Supplied material:
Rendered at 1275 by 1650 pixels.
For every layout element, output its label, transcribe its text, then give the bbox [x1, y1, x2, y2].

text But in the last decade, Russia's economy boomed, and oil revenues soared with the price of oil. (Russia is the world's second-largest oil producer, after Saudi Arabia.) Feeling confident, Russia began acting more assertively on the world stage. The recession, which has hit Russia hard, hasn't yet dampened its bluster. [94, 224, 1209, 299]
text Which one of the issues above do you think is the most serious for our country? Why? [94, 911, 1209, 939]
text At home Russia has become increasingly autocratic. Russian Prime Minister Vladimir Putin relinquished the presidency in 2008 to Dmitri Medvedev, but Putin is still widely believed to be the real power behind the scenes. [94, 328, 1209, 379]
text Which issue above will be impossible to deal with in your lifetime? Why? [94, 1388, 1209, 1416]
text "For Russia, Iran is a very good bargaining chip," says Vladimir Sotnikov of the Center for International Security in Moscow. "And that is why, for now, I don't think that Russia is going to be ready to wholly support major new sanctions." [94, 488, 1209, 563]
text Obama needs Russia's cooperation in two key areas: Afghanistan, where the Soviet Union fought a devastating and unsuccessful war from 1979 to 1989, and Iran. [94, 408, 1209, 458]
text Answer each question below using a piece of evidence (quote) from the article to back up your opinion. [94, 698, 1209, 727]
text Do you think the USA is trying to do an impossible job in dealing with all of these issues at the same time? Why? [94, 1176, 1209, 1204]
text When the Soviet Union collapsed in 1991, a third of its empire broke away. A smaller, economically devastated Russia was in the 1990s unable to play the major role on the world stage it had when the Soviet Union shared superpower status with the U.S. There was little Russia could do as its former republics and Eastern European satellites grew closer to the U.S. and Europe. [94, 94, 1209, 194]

Required action: In the records above, find each line that holds the word "your"; copy all such lines.

Problem solution:
text Which issue above will be impossible to deal with in your lifetime? Why? [94, 1388, 1209, 1416]
text Answer each question below using a piece of evidence (quote) from the article to back up your opinion. [94, 698, 1209, 727]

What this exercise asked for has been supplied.